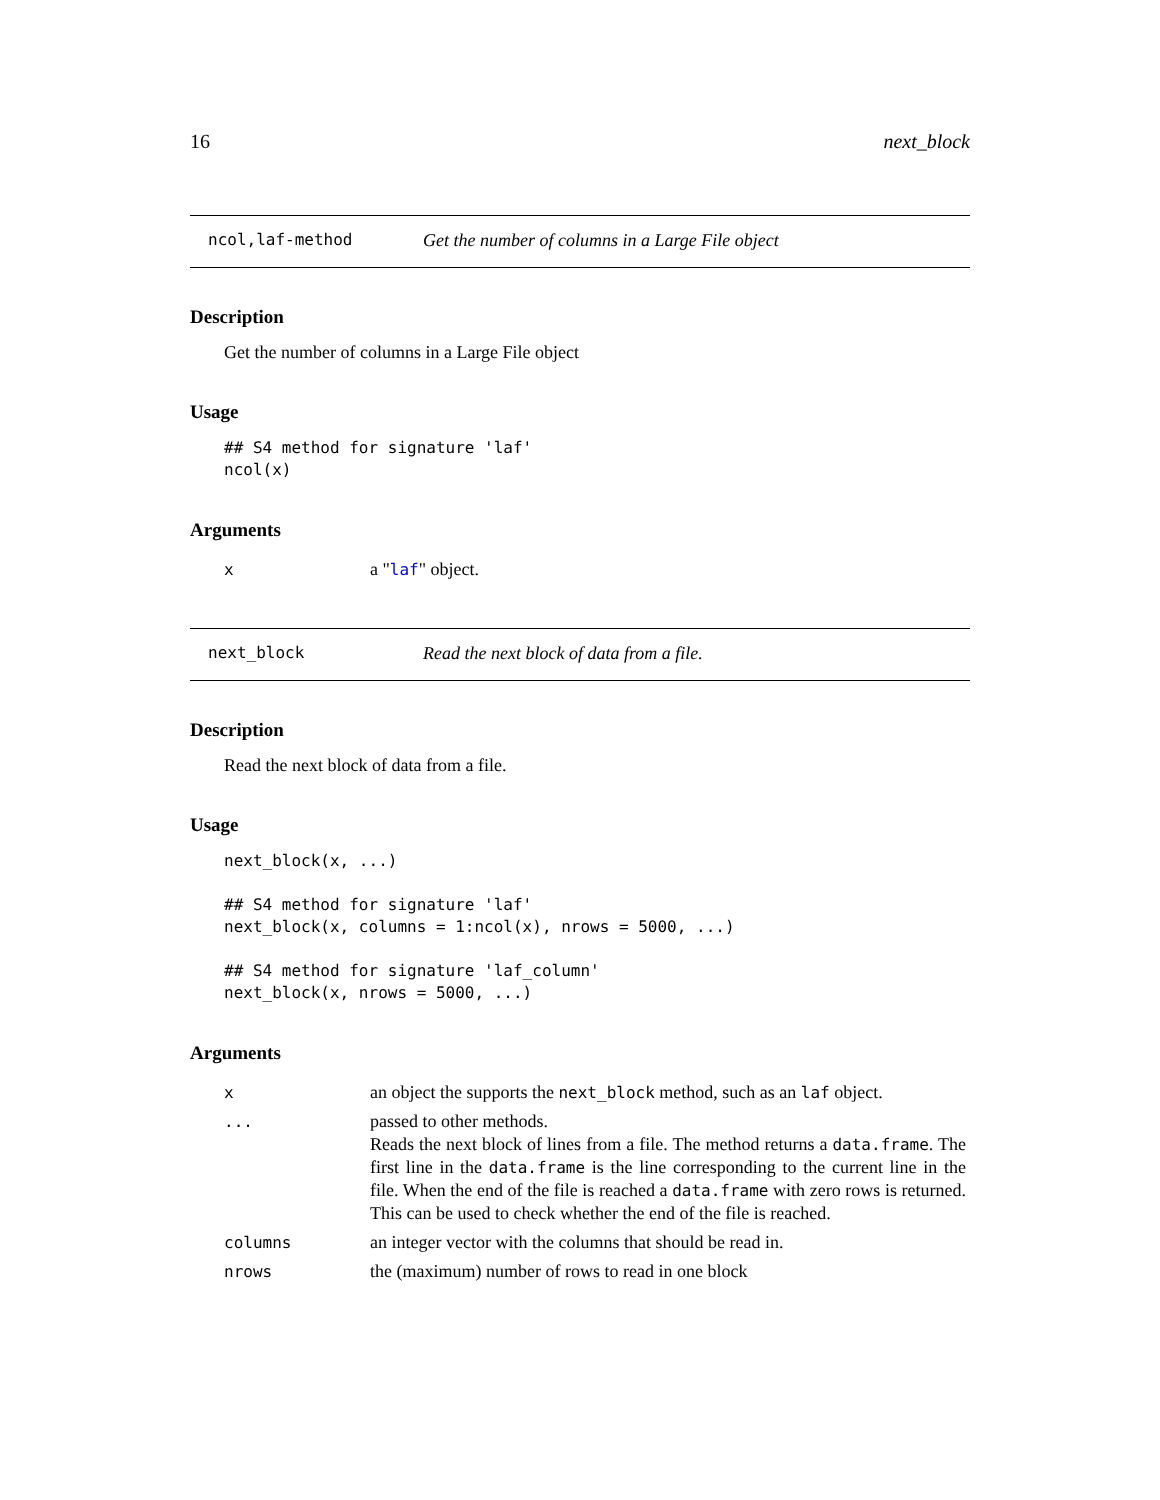16 next_block
ncol,laf-method Get the number of columns in a Large File object
Description
Get the number of columns in a Large File object
Usage
## S4 method for signature 'laf'
ncol(x)
Arguments
| x | a " laf " object. |
next_block Read the next block of data from a file.
Description
Read the next block of data from a file.
Usage
next_block(x, ...)

## S4 method for signature 'laf'
next_block(x, columns = 1:ncol(x), nrows = 5000, ...)

## S4 method for signature 'laf_column'
next_block(x, nrows = 5000, ...)
Arguments
| x | an object the supports the next_block method, such as an laf object. |
| ... | passed to other methods. Reads the next block of lines from a file. The method returns a data.frame . The first line in the data.frame is the line corresponding to the current line in the file. When the end of the file is reached a data.frame with zero rows is returned. This can be used to check whether the end of the file is reached. |
| columns | an integer vector with the columns that should be read in. |
| nrows | the (maximum) number of rows to read in one block |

### TRY IT
Reprint exactly the lines above that start at the one with "next_block Read the" and end at the one with "laf object. |", keeping both and adding none.

### SOLUTION TO THIS EXERCISE
next_block Read the next block of data from a file.
Description
Read the next block of data from a file.
Usage
next_block(x, ...)

## S4 method for signature 'laf'
next_block(x, columns = 1:ncol(x), nrows = 5000, ...)

## S4 method for signature 'laf_column'
next_block(x, nrows = 5000, ...)
Arguments
| x | an object the supports the next_block method, such as an laf object. |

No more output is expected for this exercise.